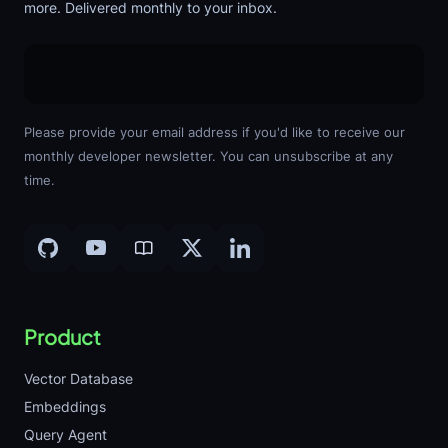
more. Delivered monthly to your inbox.
Please provide your email address if you'd like to receive our
monthly developer newsletter. You can unsubscribe at any
time.
Product
Vector Database
Embeddings
Query Agent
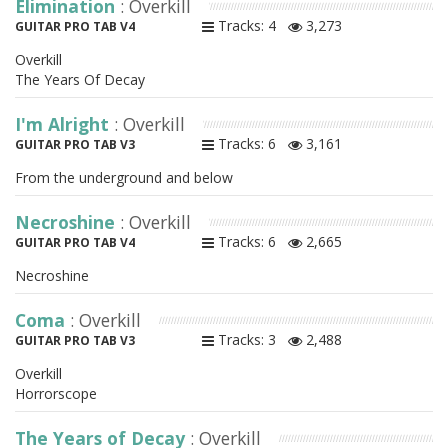
Elimination
: Overkill
Tracks: 4
3,273
GUITAR PRO TAB V4
Overkill
The Years Of Decay
I'm Alright
: Overkill
Tracks: 6
3,161
GUITAR PRO TAB V3
From the underground and below
Necroshine
: Overkill
Tracks: 6
2,665
GUITAR PRO TAB V4
Necroshine
Coma
: Overkill
Tracks: 3
2,488
GUITAR PRO TAB V3
Overkill
Horrorscope
The Years of Decay
: Overkill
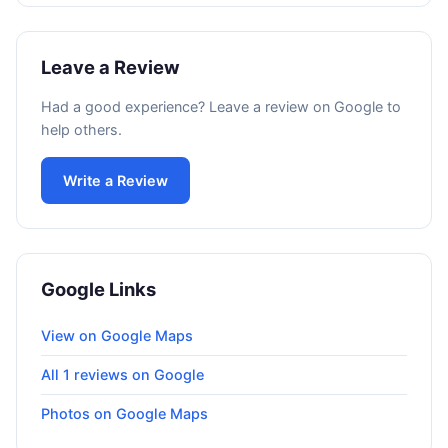
Leave a Review
Had a good experience? Leave a review on Google to
help others.
Write a Review
Google Links
View on Google Maps
All 1 reviews on Google
Photos on Google Maps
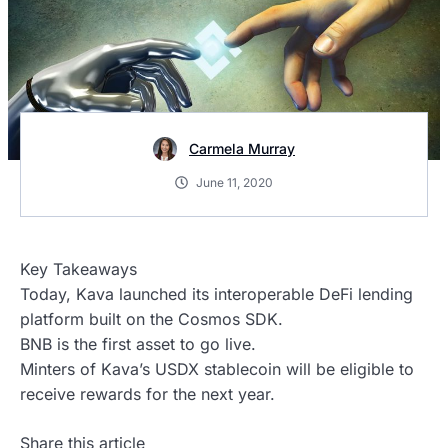
Carmela Murray
June 11, 2020
Key Takeaways
Today, Kava launched its interoperable DeFi lending
platform built on the Cosmos SDK.
BNB is the first asset to go live.
Minters of Kava’s USDX stablecoin will be eligible to
receive rewards for the next year.
Share this article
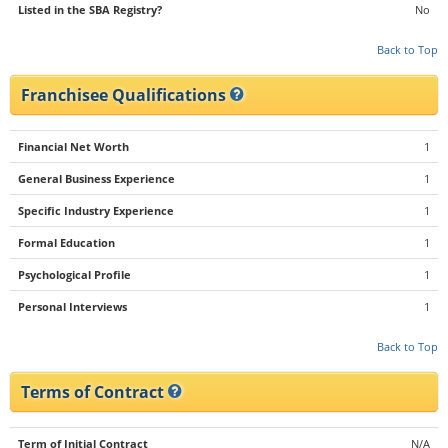
Listed in the SBA Registry?
No
Back to Top
Franchisee Qualifications
Financial Net Worth
1
General Business Experience
1
Specific Industry Experience
1
Formal Education
1
Psychological Profile
1
Personal Interviews
1
Back to Top
Terms of Contract
Term of Initial Contract
N/A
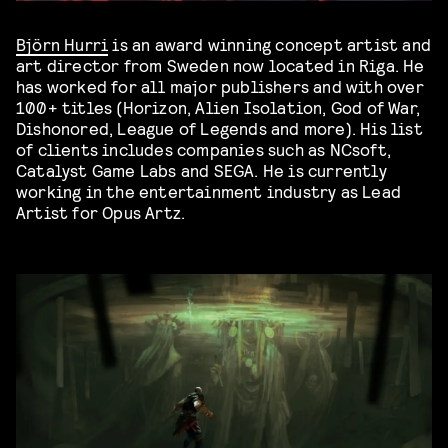
Björn Hurri
is an award winning concept artist and
art director from Sweden now located in Riga. He
has worked for all major publishers and with over
100+ titles (Horizon, Alien Isolation, God of War,
Dishonored, League of Legends and more). His list
of clients includes companies such as NCsoft,
Catalyst Game Labs and SEGA. He is currently
working in the entertainment industry as Lead
Artist for Opus Artz.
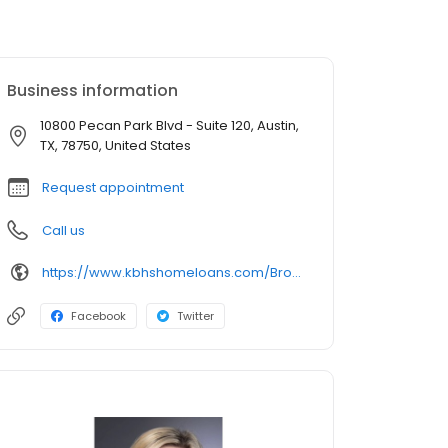
Business information
10800 Pecan Park Blvd - Suite 120, Austin,
TX, 78750, United States
Request appointment
Call us
https://www.kbhshomeloans.com/BrookeSchrader
Facebook
Twitter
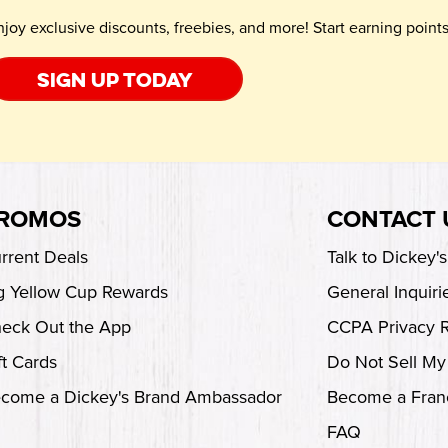
njoy exclusive discounts, freebies, and more! Start earning poin
Sign up today
ROMOS
CONTACT 
rrent Deals
Talk to Dickey'
g Yellow Cup Rewards
General Inquiri
eck Out the App
CCPA Privacy 
ft Cards
Do Not Sell My
come a Dickey's Brand Ambassador
Become a Fran
FAQ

■ ■ ■

● **REQUIRED WORK**: Transcribe the text of all the lines above exactly, leaving the pictures out of your answer.

● **FINAL ANSWER**:
more. Delivered monthly to your inbox.
Please provide your email address if you'd like to receive our
monthly developer newsletter. You can unsubscribe at any
time.
Product
Vector Database
Embeddings
Query Agent
Elimination
: Overkill
Tracks: 4
3,273
GUITAR PRO TAB V4
Overkill
The Years Of Decay
I'm Alright
: Overkill
Tracks: 6
3,161
GUITAR PRO TAB V3
From the underground and below
Necroshine
: Overkill
Tracks: 6
2,665
GUITAR PRO TAB V4
Necroshine
Coma
: Overkill
Tracks: 3
2,488
GUITAR PRO TAB V3
Overkill
Horrorscope
The Years of Decay
: Overkill
Leave a Review
Had a good experience? Leave a review on Google to
help others.
Write a Review
Google Links
View on Google Maps
All 1 reviews on Google
Photos on Google Maps
Carmela Murray
June 11, 2020
Key Takeaways
Today, Kava launched its interoperable DeFi lending
platform built on the Cosmos SDK.
BNB is the first asset to go live.
Minters of Kava’s USDX stablecoin will be eligible to
receive rewards for the next year.
Share this article
Listed in the SBA Registry?
No
Back to Top
Franchisee Qualifications
Financial Net Worth
1
General Business Experience
1
Specific Industry Experience
1
Formal Education
1
Psychological Profile
1
Personal Interviews
1
Back to Top
Terms of Contract
Term of Initial Contract
N/A
Björn Hurri
is an award winning concept artist and
art director from Sweden now located in Riga. He
has worked for all major publishers and with over
100+ titles (Horizon, Alien Isolation, God of War,
Dishonored, League of Legends and more). His list
of clients includes companies such as NCsoft,
Catalyst Game Labs and SEGA. He is currently
working in the entertainment industry as Lead
Artist for Opus Artz.
Business information
10800 Pecan Park Blvd - Suite 120, Austin,
TX, 78750, United States
Request appointment
Call us
https://www.kbhshomeloans.com/BrookeSchrader
Facebook
Twitter
njoy exclusive discounts, freebies, and more! Start earning poin
Sign up today
ROMOS
CONTACT 
rrent Deals
Talk to Dickey'
g Yellow Cup Rewards
General Inquiri
eck Out the App
CCPA Privacy 
ft Cards
Do Not Sell My
come a Dickey's Brand Ambassador
Become a Fran
FAQ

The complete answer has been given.